## [WHAT YOU SHOULD DO]
Show every line of the data that contains the string "front".

Stored data:
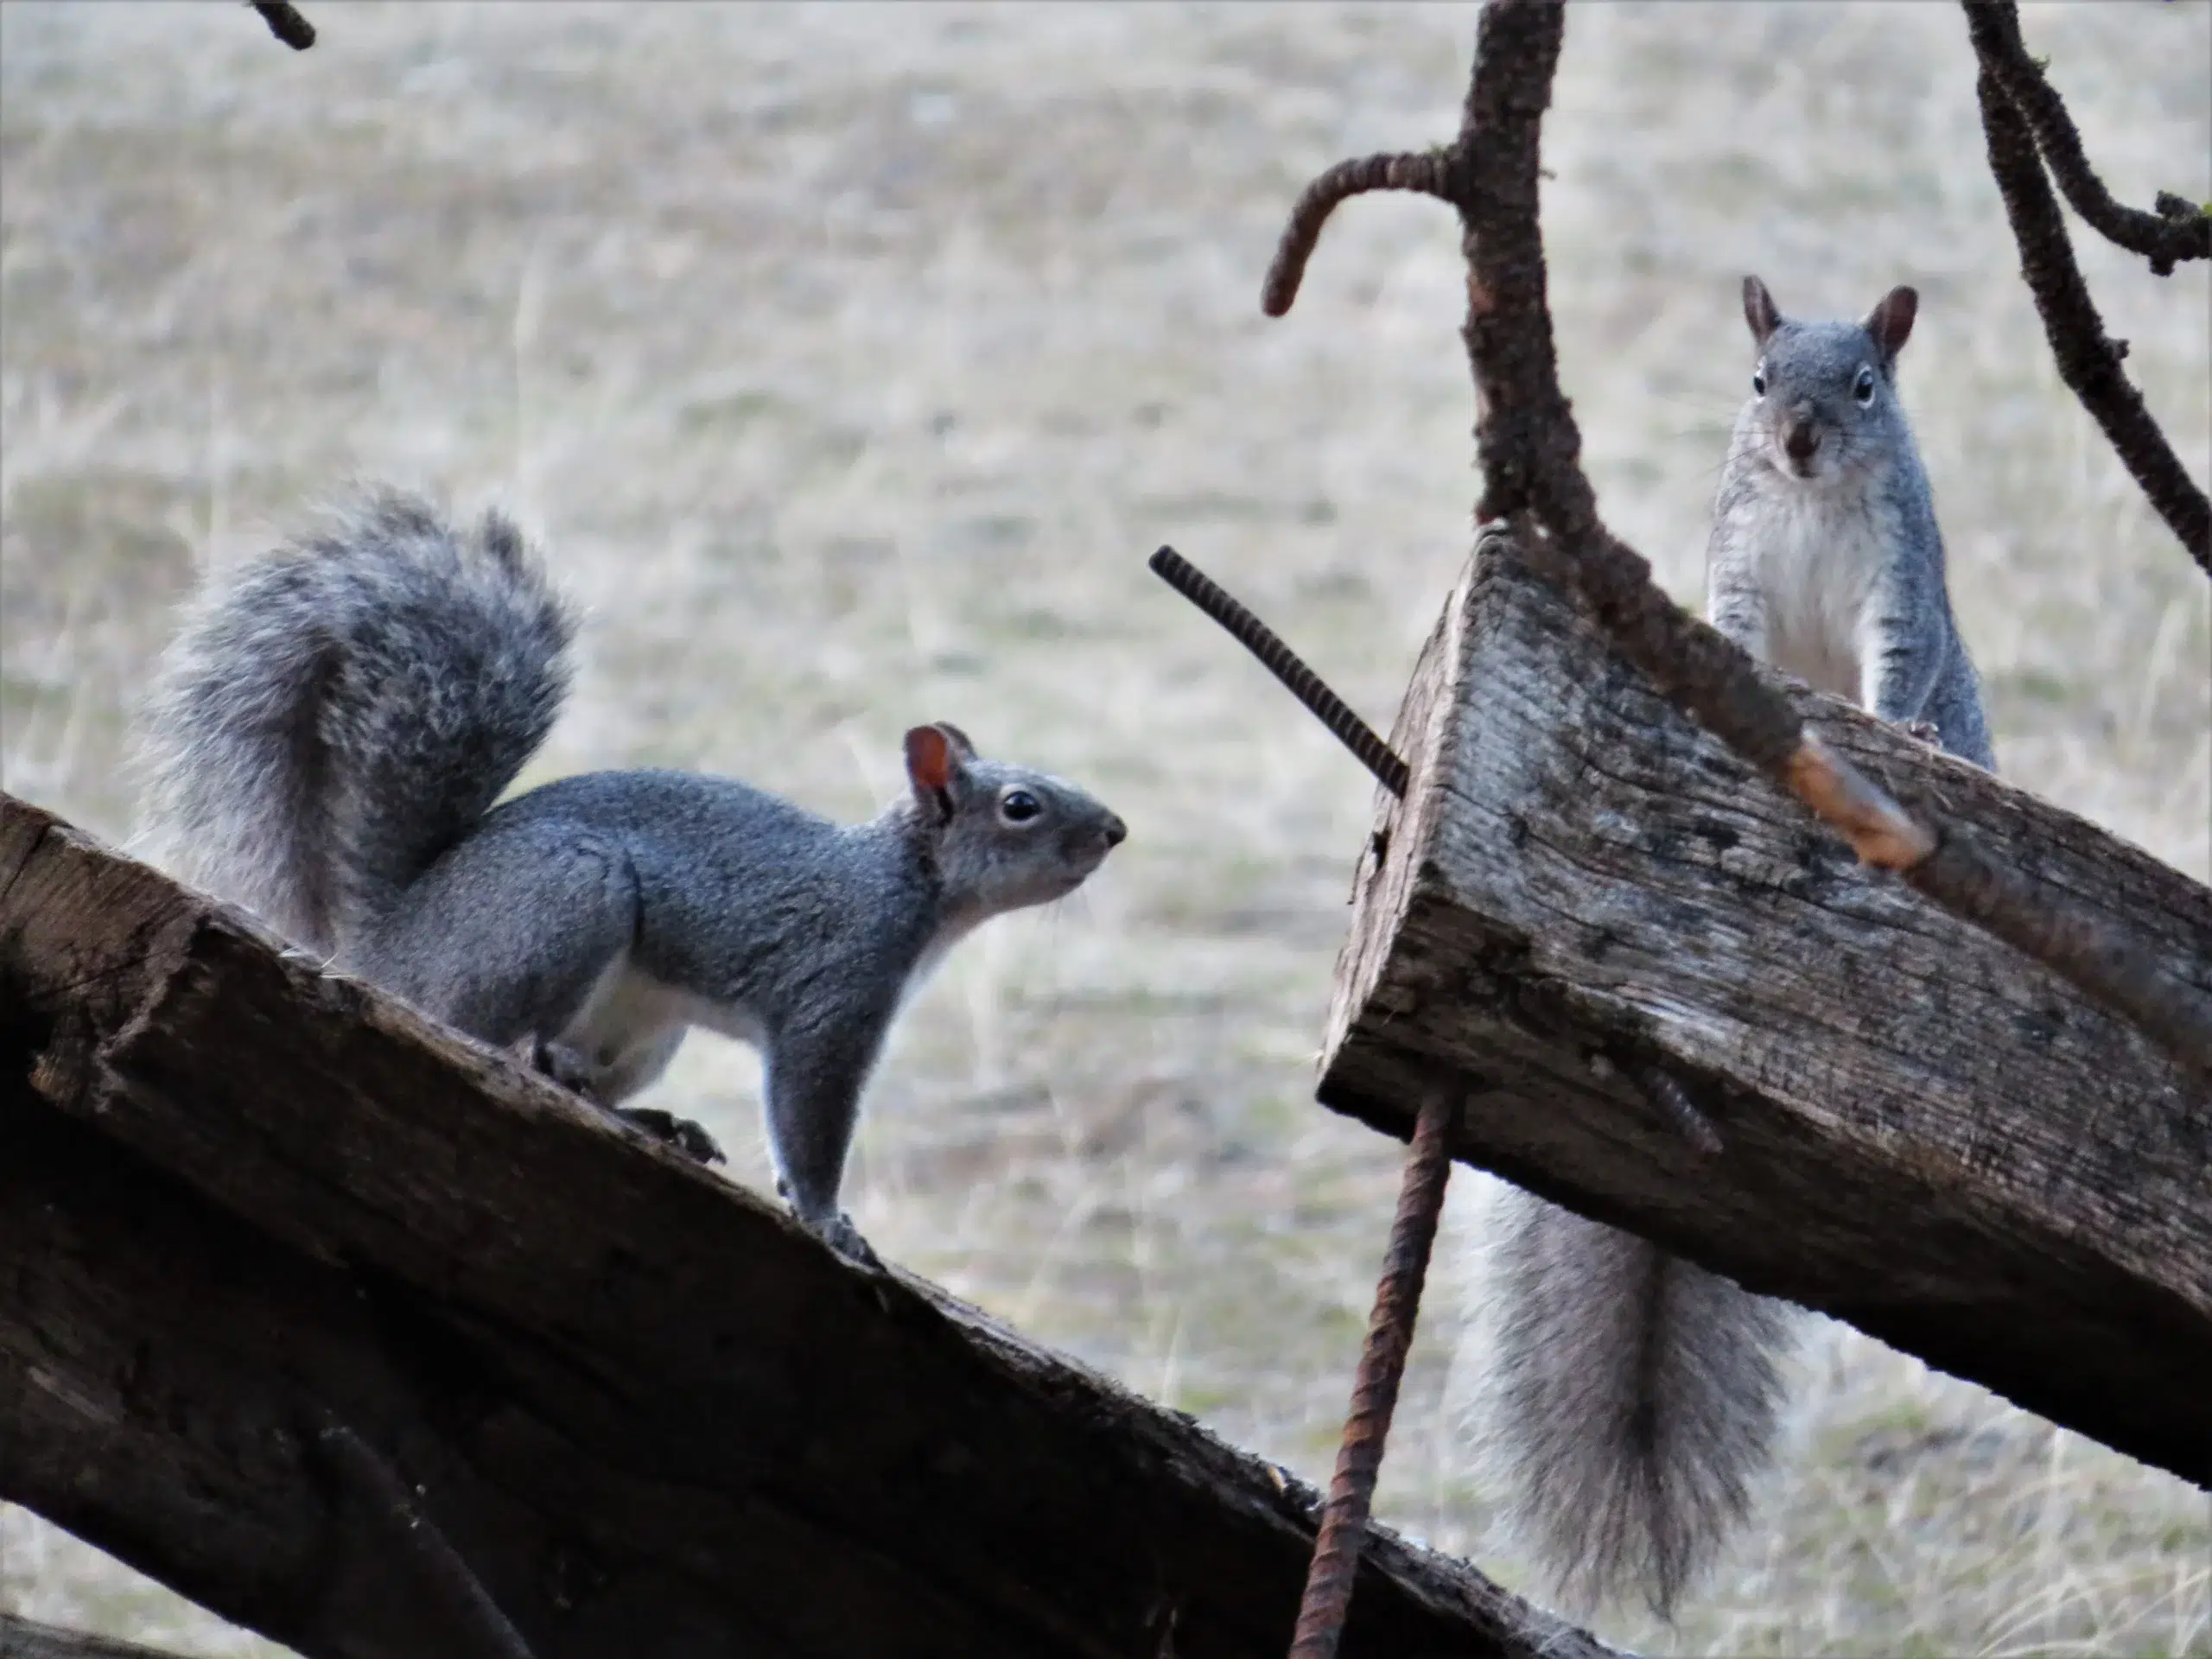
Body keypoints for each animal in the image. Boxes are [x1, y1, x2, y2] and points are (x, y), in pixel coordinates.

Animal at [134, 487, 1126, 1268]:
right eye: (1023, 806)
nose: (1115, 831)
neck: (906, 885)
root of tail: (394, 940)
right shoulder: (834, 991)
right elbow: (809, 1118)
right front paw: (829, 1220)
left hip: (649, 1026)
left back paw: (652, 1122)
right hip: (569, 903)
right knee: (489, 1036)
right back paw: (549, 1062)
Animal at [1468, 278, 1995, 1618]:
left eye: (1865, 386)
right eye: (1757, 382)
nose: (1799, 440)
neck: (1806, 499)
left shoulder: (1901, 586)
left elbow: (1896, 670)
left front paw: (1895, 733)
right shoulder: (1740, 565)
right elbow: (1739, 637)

--

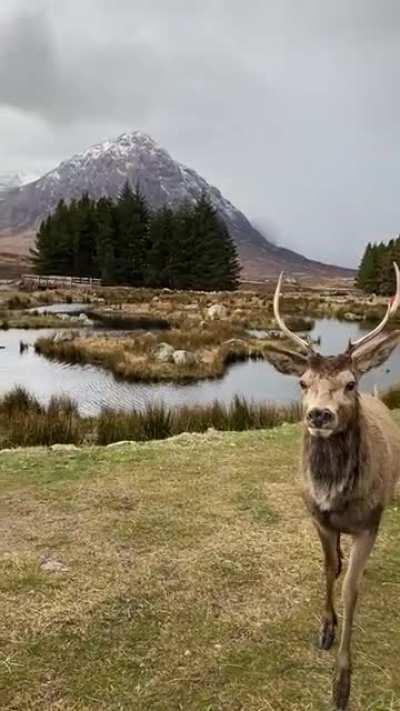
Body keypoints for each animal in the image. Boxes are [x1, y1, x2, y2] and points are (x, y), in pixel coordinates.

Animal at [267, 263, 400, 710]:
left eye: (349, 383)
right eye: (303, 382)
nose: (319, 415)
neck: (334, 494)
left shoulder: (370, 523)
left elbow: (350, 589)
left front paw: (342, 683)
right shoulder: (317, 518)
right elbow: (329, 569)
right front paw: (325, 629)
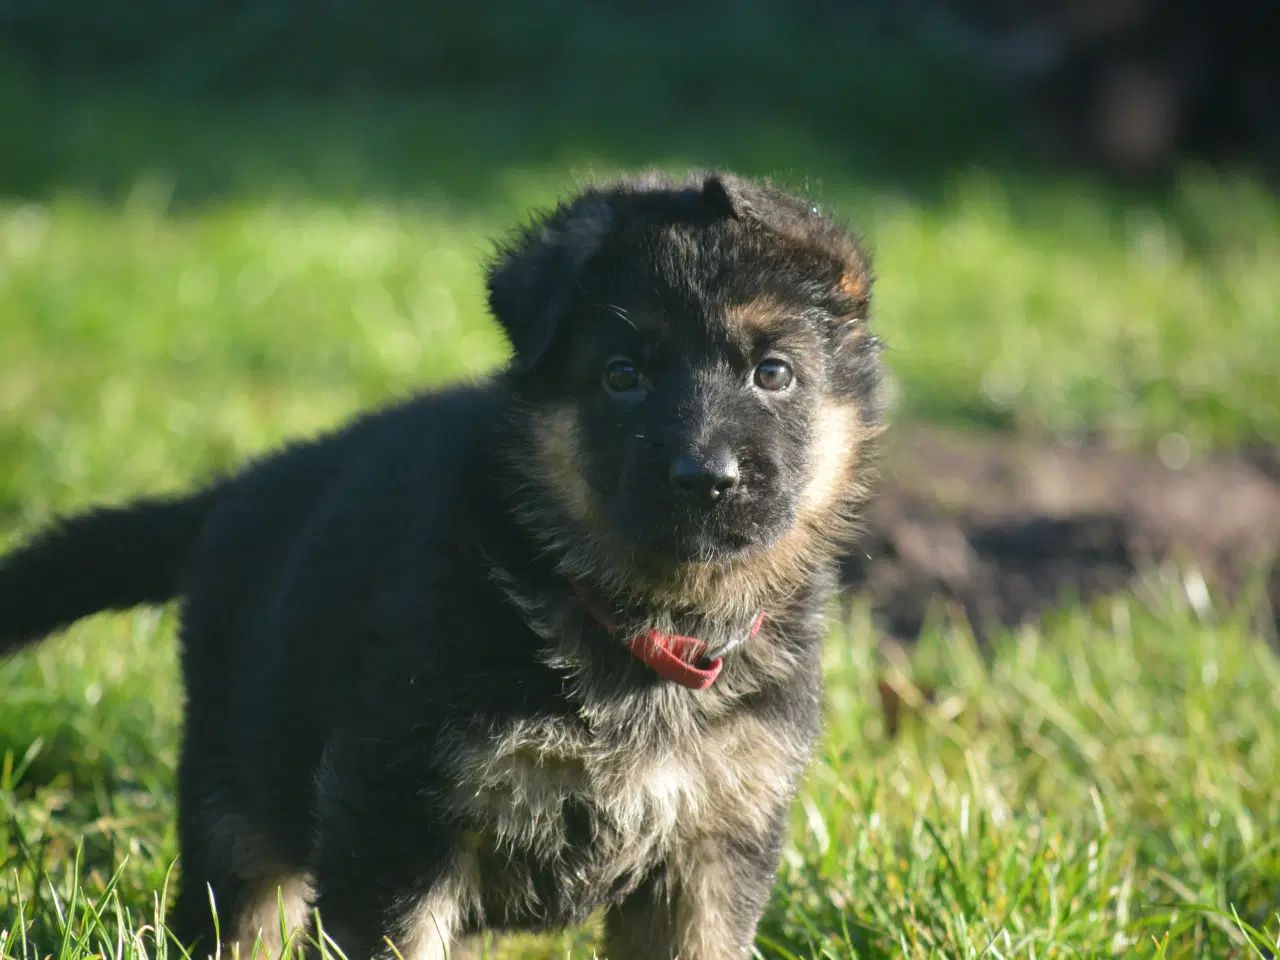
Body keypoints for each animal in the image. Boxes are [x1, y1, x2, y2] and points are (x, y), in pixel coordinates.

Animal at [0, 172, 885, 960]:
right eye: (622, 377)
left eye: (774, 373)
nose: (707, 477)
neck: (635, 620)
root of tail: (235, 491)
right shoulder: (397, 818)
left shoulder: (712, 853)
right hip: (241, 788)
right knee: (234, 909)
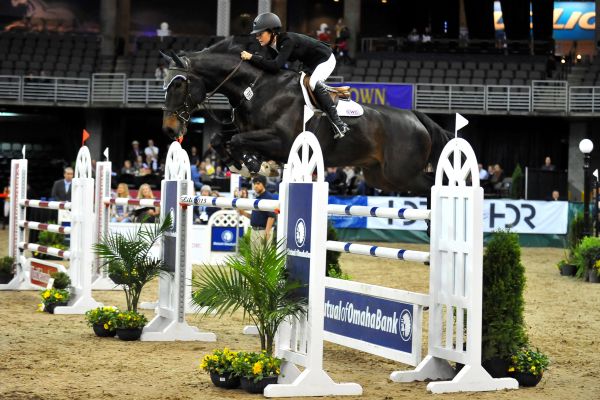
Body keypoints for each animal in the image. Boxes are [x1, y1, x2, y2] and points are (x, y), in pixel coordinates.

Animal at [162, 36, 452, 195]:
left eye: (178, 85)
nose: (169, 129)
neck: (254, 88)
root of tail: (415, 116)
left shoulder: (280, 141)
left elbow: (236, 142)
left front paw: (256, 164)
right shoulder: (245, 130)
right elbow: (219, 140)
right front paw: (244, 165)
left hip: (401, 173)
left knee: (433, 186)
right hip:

## [RESULT BELOW]
right front paw: (829, 1220)
left front paw: (1895, 733)
left front paw: (342, 683)
right front paw: (325, 629)
left front paw: (256, 164)
right front paw: (244, 165)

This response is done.